Add in Latin America, the Middle East and Asia and you have looting an unbelievable scale. Rightly he focussed on the British Museum. In expanding its colonial Empire, Britain stole vast quantities of treasure. One of the world's largest diamonds, the Koh-i-Noor, was stolen from the Prince of the Punjabi throne when the British illegally jailed his mother and forced him to sign the diamond away in return for her release. The Prince was just 10 years old. That diamond eventually found its way into the crown of the late Queen's mother. British history tells that it was a gift to Queen Victoria. It was stolen!

More important to the people of Greece are the Elgin Marbles. Carved 2,500 years ago and placed atop the Parthenon in Athens, the British stole them in the early 1800s. One of the more recent arguments for their remaining in the UK is that the UK is better able to look after them properly for the benefit of future generations. They presently reside in the British Museum in London. That's a load of rubbish! It has been proved that the Museum curators damaged the stone when cleaning it with wire brushes in the 1930s. But as Oliver pointed out,

"if you're ever looking for a missing artefact, nine times out of 10 it's in the British Museum."

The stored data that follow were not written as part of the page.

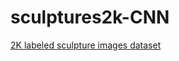 # sculptures2k-CNN
[2K labeled sculpture images dataset](https://drive.google.com/drive/folders/1-8MeLgZnBTSGF1rtqjV2TPeoUlaRbNJX?usp=sharing)

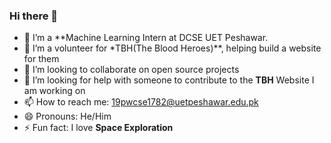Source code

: ### Hi there 👋


- 🌱 I’m a **Machine Learning Intern at DCSE UET Peshawar.
- 🌱 I’m a volunteer for *TBH(The Blood Heroes)**, helping build a website for them
- 👯 I’m looking to collaborate on open source projects
- 🤔 I’m looking for help with someone to contribute to the **TBH** Website I am working on
- 📫 How to reach me: 19pwcse1782@uetpeshawar.edu.pk
- 😄 Pronouns: He/Him
- ⚡ Fun fact: I love **Space Exploration**
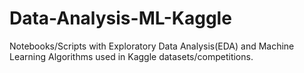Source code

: # Data-Analysis-ML-Kaggle
Notebooks/Scripts with Exploratory Data Analysis(EDA) and Machine Learning Algorithms used in Kaggle datasets/competitions.
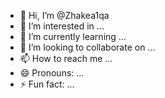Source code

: - 👋 Hi, I’m @Zhakea1qa
- 👀 I’m interested in ...
- 🌱 I’m currently learning ...
- 💞️ I’m looking to collaborate on ...
- 📫 How to reach me ...
- 😄 Pronouns: ...
- ⚡ Fun fact: ...

<!---
Zhakea1qa/Zhakea1qa is a ✨ special ✨ repository because its `README.md` (this file) appears on your GitHub profile.
You can click the Preview link to take a look at your changes.
--->
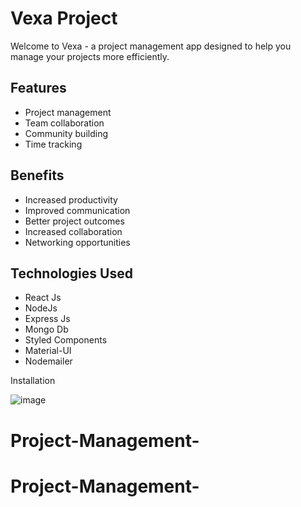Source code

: # Vexa Project
Welcome to Vexa - a project management app designed to help you manage your projects more efficiently.

## Features
- Project management
- Team collaboration
- Community building
- Time tracking

## Benefits
- Increased productivity
- Improved communication
- Better project outcomes
- Increased collaboration
- Networking opportunities


## Technologies Used
- React Js
- NodeJs
- Express Js
- Mongo Db
- Styled Components
- Material-UI
- Nodemailer

Installation

![image](https://user-images.githubusercontent.com/64485885/234916413-96296f13-fe4b-4cc4-b215-e72bd7c27928.png)
# Project-Management-
# Project-Management-
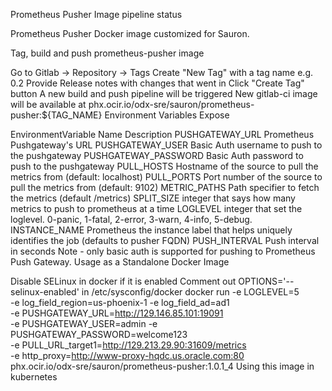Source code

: Prometheus Pusher Image
pipeline status

Prometheus Pusher Docker image customized for Sauron.

Tag, build and push prometheus-pusher image

Go to Gitlab -> Repository -> Tags
Create "New Tag" with a tag name e.g. 0.2
Provide Release notes with changes that went in
Click "Create Tag" button
A new build and push pipeline will be triggered
New gitlab-ci image will be available at phx.ocir.io/odx-sre/sauron/prometheus-pusher:${TAG_NAME}
Environment Variables Expose

EnvironmentVariable Name	Description
PUSHGATEWAY_URL	Prometheus Pushgateway's URL
PUSHGATEWAY_USER	Basic Auth username to push to the pushgateway
PUSHGATEWAY_PASSWORD	Basic Auth password to push to the pushgateway
PULL_HOSTS	Hostname of the source to pull the metrics from (default: localhost)
PULL_PORTS	Port number of the source to pull the metrics from (default: 9102)
METRIC_PATHS	Path specifier to fetch the metrics (default /metrics)
SPLIT_SIZE	integer that says how many metrics to push to prometheus at a time
LOGLEVEL	integer that set the loglevel. 0-panic, 1-fatal, 2-error, 3-warn, 4-info, 5-debug.
INSTANCE_NAME	Prometheus the instance label that helps uniquely identifies the job (defaults to pusher FQDN)
PUSH_INTERVAL	Push interval in seconds
Note - only basic auth is supported for pushing to Prometheus Push Gateway.
Usage as a Standalone Docker Image

Disable SELinux in docker if it is enabled Comment out OPTIONS='--selinux-enabled' in /etc/sysconfig/docker
docker run -e LOGLEVEL=5 \
    -e log_field_region=us-phoenix-1 -e log_field_ad=ad1 \
    -e PUSHGATEWAY_URL=http://129.146.85.101:19091 \
    -e PUSHGATEWAY_USER=admin -e PUSHGATEWAY_PASSWORD=welcome123 \
    -e PULL_URL_target1=http://129.213.29.90:31609/metrics \
    -e http_proxy=http://www-proxy-hqdc.us.oracle.com:80  \
    phx.ocir.io/odx-sre/sauron/prometheus-pusher:1.0.1_4
Using this image in kubernetes
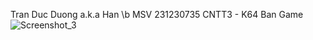 Tran Duc Duong a.k.a Han \b
MSV 231230735
CNTT3 - K64
Ban Game
![Screenshot_3](https://github.com/user-attachments/assets/4d7dbde1-d589-4d30-93d8-5a5542ae5619)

That Museum has 8 million artefacts, most from other parts of the world. Only 80,000 can be displayed at any one time. Why gives Britain the right to retain stolen goods when it cannot have them exhibited for all to see?

"It can be pretty galling for people to find that their heritage, which is often part of a vibrant present-day culture, is sitting in storage in the British Museum's underground loot prison."

More recently we know how difficult it has been to trace back ownership of the art looted by the Nazis. Obviously returning artefacts stolen centuries ago is also a complex matter. As an article in The Smithsonian Magazine makes clear, when unravelling colonial history -

"you're dealing with countries that existed when the object was acquired but they may not exist now . . . Provinence is very complex and people aren't used to processing a chain of ownership."

Yet it's hard not to agree with Oliver when he talks about the plunder of nations' greatest treasures throughout history by colonial dickheads.

https://www.theguardian.com/tv-and-radio/2022/oct/03/john-oliver-stolen-antiquities-western-museums

https://www.smithsonianmag.com/history/true-story-koh-i-noor-diamondand-why-british-wont-give-it-back-180964660/

Posted
3 minutes ago, Slvkguy said:

All based on some random bloodlines that aren’t even British.

They were basically German from the House of Saxe-Coburg and Gotha because that was the title of Queen Victoria's German husband. Yet Queen Victoria herself was half German through her mother and spoke with a German accent all her life. It was George V who decided during World War 1 that a German name was hardly appropriate. He changed the name to Windsor, the castle outside London where the family spent much of its time. Even so, he had married Mary of Teck whose father was German. She cruise liner Queen Mary was named after her. It still remains at Long Beach California where for years it was a tourist attraction.

Not to be forgotten is that one of Victoria's grandchildren became the Kaiser of Germany which was an enemy of the British during World War 1.

Posted
15 hours ago, thaiophilus said:

No, Greece. Educated in France, Germany and UK.

In the UK he attended the spartan Gordonstoun School in the north of Scotland. This was founded by a German who left Germany in 1933.